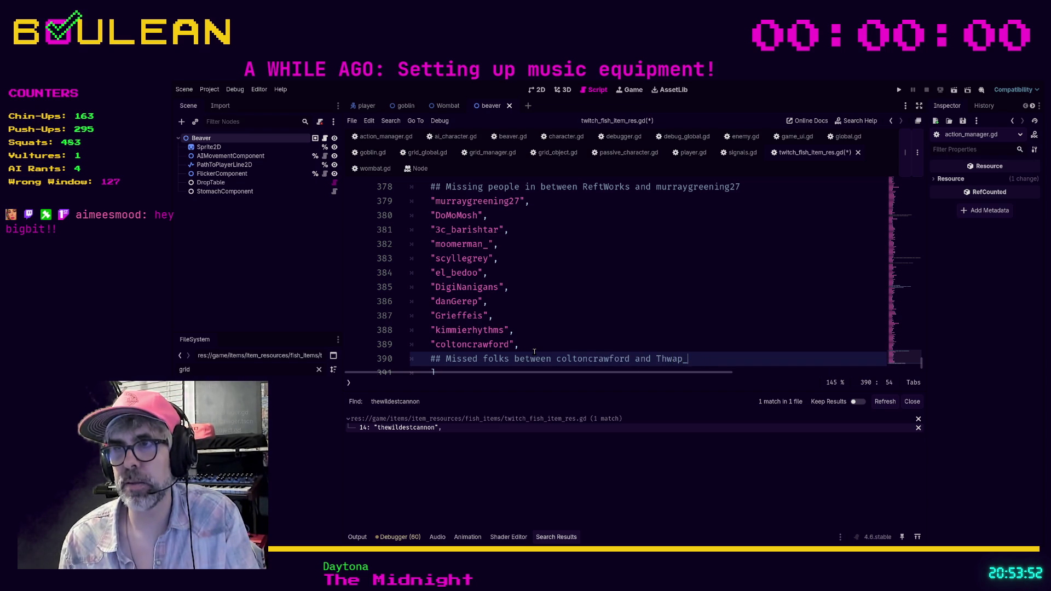
{"action": "type", "text": "ddy"}
{"action": "key", "text": "Return"}
{"action": "type", "text": "\""}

Task goal:
The reply must hold every line above exactly as written and none of the pictures.

Exercise solution:
{"action": "type", "text": "ddy"}
{"action": "key", "text": "Return"}
{"action": "type", "text": "\""}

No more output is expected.